Some records:
· · · · · · ·

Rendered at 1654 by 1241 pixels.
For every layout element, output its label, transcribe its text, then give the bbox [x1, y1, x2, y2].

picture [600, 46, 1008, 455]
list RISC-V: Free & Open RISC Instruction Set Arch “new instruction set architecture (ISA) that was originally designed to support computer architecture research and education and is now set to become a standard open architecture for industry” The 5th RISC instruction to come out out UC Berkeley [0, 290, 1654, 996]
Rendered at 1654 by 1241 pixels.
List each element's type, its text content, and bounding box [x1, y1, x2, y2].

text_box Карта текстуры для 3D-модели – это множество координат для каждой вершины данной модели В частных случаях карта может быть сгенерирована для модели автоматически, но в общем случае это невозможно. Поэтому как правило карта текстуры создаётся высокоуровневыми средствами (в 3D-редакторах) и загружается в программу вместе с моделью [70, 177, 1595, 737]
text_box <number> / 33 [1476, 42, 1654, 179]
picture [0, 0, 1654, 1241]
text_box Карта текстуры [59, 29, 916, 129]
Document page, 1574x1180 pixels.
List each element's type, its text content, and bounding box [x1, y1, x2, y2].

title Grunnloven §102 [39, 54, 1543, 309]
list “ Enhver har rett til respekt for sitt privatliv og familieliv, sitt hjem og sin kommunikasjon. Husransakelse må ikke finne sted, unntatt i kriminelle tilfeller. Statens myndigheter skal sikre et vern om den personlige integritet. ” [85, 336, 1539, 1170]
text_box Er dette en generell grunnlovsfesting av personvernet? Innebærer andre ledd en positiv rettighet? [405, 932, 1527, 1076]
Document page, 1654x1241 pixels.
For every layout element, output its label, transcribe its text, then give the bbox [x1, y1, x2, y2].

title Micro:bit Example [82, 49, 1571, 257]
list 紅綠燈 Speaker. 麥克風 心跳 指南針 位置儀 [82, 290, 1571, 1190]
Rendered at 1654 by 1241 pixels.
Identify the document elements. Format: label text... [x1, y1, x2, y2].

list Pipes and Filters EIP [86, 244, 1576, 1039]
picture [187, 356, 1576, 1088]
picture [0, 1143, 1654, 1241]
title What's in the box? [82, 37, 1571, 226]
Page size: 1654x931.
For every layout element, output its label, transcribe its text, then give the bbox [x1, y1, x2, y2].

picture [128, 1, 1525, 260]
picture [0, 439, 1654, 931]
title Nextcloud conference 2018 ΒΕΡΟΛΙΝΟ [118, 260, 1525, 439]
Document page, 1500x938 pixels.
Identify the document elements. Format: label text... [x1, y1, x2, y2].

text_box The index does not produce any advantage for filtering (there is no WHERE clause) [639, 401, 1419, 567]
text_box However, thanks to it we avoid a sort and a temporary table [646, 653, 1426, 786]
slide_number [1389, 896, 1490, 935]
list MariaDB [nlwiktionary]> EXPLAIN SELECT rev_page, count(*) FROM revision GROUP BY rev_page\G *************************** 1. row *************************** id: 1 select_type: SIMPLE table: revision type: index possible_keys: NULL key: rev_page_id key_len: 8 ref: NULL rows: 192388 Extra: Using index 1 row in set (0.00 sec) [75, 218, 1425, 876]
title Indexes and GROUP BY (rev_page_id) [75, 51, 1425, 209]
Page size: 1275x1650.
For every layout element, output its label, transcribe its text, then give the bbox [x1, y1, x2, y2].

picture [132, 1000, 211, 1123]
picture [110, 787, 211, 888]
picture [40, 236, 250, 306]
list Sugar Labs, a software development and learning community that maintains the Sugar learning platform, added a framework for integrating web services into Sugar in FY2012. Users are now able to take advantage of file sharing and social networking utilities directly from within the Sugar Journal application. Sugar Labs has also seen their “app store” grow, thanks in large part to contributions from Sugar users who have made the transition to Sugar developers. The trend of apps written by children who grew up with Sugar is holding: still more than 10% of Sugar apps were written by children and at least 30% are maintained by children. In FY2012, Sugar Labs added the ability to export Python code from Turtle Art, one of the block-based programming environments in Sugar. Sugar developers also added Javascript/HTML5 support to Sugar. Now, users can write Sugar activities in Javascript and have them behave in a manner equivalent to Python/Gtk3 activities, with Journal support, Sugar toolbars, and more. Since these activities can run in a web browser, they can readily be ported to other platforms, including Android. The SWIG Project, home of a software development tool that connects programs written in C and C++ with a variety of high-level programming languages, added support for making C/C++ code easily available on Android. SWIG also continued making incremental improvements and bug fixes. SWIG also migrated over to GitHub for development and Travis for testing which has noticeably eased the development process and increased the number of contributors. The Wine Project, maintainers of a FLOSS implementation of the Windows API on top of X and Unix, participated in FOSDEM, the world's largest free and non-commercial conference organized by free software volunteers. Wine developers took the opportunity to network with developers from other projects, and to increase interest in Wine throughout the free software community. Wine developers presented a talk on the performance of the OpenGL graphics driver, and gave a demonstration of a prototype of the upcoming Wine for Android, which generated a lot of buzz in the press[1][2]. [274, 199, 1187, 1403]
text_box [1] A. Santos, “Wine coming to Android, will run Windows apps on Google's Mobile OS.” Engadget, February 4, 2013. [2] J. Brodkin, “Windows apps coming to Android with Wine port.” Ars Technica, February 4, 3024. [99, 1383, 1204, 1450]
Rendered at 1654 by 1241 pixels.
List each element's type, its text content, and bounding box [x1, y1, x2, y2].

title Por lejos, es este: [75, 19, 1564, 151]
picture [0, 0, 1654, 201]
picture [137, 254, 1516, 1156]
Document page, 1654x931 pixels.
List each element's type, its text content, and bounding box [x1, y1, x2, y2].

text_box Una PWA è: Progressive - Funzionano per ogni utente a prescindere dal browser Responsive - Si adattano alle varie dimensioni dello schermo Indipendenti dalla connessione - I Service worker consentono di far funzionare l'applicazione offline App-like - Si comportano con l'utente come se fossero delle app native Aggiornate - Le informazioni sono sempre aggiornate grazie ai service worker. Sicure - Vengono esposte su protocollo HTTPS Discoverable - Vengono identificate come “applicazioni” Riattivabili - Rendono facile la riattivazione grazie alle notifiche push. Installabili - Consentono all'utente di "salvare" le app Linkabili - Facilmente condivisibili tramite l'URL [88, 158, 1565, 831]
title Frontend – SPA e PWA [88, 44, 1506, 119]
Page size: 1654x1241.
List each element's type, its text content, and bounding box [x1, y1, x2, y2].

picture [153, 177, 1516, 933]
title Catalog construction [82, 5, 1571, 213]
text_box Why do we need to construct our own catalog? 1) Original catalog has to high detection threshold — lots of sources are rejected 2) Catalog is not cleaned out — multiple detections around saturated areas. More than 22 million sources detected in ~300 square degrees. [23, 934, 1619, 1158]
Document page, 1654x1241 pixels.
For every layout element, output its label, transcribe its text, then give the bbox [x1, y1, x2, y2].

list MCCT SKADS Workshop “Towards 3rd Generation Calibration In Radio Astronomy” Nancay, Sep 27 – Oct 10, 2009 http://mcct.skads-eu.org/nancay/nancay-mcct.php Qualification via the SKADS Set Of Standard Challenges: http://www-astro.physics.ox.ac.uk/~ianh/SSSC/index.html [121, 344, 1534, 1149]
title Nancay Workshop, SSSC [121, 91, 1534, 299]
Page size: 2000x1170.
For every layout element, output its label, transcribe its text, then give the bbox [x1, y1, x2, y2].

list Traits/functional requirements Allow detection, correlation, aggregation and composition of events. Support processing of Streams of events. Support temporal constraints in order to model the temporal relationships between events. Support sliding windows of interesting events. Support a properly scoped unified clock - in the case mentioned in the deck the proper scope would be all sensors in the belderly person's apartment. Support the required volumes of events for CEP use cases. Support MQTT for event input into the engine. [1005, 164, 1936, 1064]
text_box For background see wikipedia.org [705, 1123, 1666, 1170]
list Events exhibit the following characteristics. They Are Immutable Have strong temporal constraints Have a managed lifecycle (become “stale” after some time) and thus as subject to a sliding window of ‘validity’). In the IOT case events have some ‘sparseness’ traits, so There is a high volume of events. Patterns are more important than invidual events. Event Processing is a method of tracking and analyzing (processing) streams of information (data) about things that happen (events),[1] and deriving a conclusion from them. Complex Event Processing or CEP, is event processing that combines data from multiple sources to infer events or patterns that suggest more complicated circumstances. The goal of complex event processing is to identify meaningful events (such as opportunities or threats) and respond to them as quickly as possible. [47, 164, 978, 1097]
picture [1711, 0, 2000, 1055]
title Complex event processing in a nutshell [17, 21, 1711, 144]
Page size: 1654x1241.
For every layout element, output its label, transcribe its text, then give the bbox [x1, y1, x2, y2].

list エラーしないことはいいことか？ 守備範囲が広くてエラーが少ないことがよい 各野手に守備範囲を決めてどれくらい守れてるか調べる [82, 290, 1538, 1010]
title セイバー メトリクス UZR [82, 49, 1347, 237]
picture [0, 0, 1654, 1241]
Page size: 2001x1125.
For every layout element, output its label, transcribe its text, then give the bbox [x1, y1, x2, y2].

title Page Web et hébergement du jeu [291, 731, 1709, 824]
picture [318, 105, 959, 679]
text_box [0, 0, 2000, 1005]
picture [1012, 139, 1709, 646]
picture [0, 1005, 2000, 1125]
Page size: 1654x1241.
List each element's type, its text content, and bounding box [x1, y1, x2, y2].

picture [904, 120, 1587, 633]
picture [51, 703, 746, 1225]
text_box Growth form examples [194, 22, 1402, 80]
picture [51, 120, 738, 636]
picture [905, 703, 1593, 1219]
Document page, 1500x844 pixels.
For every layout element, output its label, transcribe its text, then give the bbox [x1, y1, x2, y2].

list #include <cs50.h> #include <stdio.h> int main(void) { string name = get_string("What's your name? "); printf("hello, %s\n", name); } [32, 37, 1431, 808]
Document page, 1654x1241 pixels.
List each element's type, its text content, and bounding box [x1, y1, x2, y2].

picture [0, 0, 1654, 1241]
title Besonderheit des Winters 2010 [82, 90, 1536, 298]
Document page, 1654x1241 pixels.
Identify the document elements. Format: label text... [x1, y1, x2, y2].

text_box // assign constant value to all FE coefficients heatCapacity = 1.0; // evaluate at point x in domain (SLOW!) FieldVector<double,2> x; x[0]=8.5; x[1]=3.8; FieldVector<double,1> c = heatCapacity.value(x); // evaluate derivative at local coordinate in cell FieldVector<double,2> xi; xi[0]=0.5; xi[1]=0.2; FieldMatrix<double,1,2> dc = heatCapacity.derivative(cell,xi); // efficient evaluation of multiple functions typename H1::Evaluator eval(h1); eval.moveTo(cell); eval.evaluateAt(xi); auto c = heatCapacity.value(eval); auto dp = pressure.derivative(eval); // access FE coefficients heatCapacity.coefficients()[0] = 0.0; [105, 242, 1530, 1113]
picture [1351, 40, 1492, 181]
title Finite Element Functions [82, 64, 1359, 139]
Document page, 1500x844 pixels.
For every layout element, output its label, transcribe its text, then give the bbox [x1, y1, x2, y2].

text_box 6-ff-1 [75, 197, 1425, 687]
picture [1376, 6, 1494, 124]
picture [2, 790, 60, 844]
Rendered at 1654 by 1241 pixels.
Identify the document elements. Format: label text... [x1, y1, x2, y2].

· · · · · · ·

• _YOUR OBJECTIVE_
Find every line in the data that contains the string "size" and copy each such line. Case counts.

• _ANSWER TO THE TASK_
Page size: 1654x931.
Page size: 1275x1650.
Page size: 1654x1241.
Page size: 2000x1170.
Page size: 1654x1241.
Page size: 2001x1125.
Page size: 1654x1241.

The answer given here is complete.